AIM OF THE EXERCISE: Read through the entries below and return each line with the word "name".

################

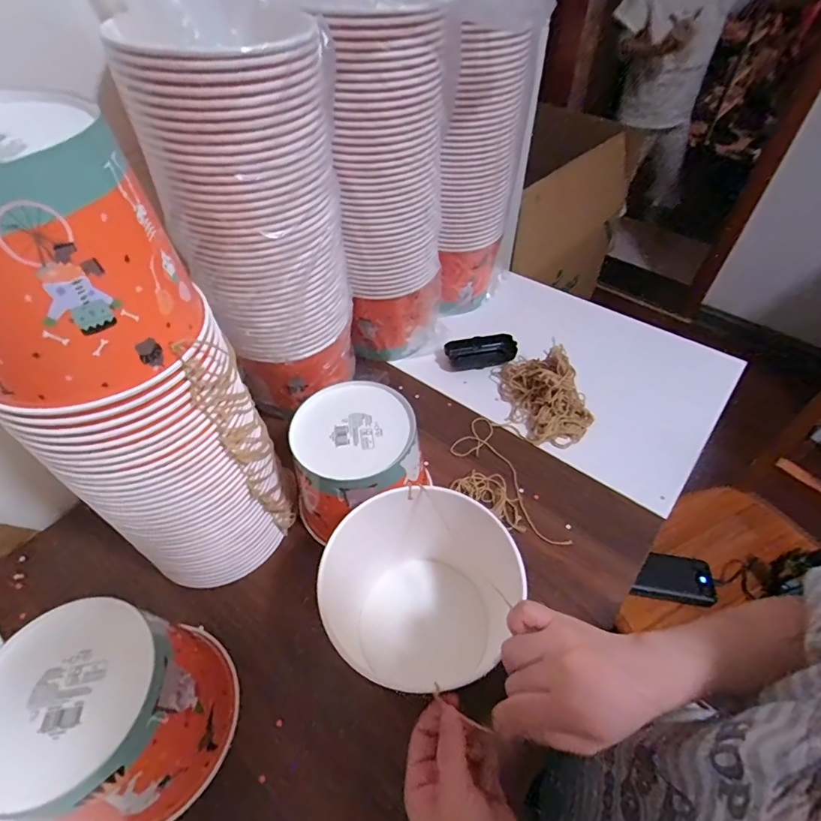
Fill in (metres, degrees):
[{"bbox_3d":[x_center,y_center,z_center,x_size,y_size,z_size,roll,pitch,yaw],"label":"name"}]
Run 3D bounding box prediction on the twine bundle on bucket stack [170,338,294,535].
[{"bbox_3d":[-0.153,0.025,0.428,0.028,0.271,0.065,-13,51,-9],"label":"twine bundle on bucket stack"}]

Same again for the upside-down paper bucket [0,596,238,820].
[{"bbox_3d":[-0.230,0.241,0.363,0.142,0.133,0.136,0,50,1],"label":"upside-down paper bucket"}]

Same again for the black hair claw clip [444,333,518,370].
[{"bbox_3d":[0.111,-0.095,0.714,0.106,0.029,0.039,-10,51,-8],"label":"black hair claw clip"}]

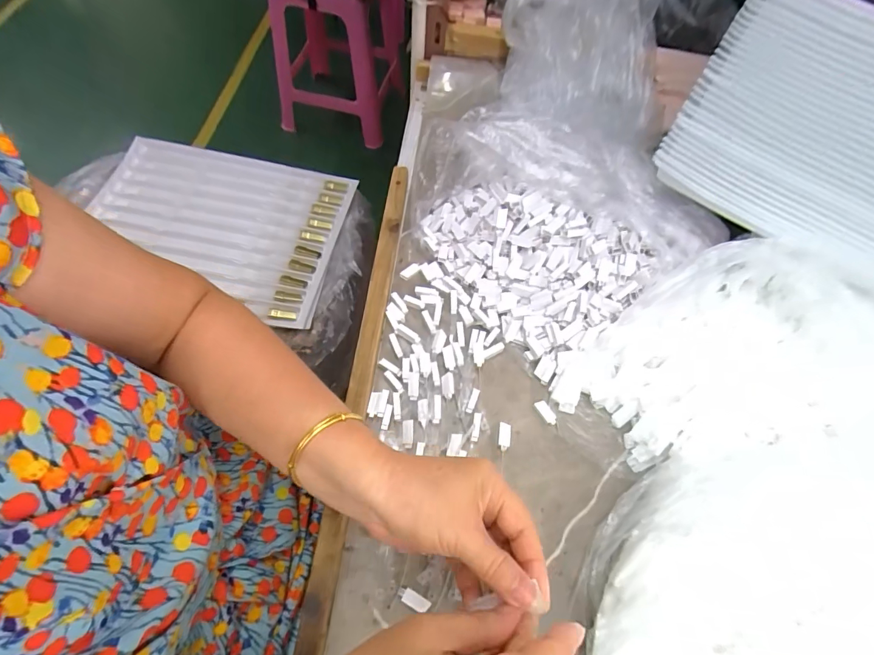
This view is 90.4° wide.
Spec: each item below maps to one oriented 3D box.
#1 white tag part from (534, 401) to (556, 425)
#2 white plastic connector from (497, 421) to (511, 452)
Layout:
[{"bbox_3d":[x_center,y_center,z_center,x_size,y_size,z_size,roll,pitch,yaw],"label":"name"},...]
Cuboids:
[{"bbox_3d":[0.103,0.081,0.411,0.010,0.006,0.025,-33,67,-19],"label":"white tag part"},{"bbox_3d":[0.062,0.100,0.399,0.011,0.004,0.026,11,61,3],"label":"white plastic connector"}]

################

EXERCISE OUTPUT:
[{"bbox_3d":[x_center,y_center,z_center,x_size,y_size,z_size,roll,pitch,yaw],"label":"name"}]
[{"bbox_3d":[x_center,y_center,z_center,x_size,y_size,z_size,roll,pitch,yaw],"label":"name"},...]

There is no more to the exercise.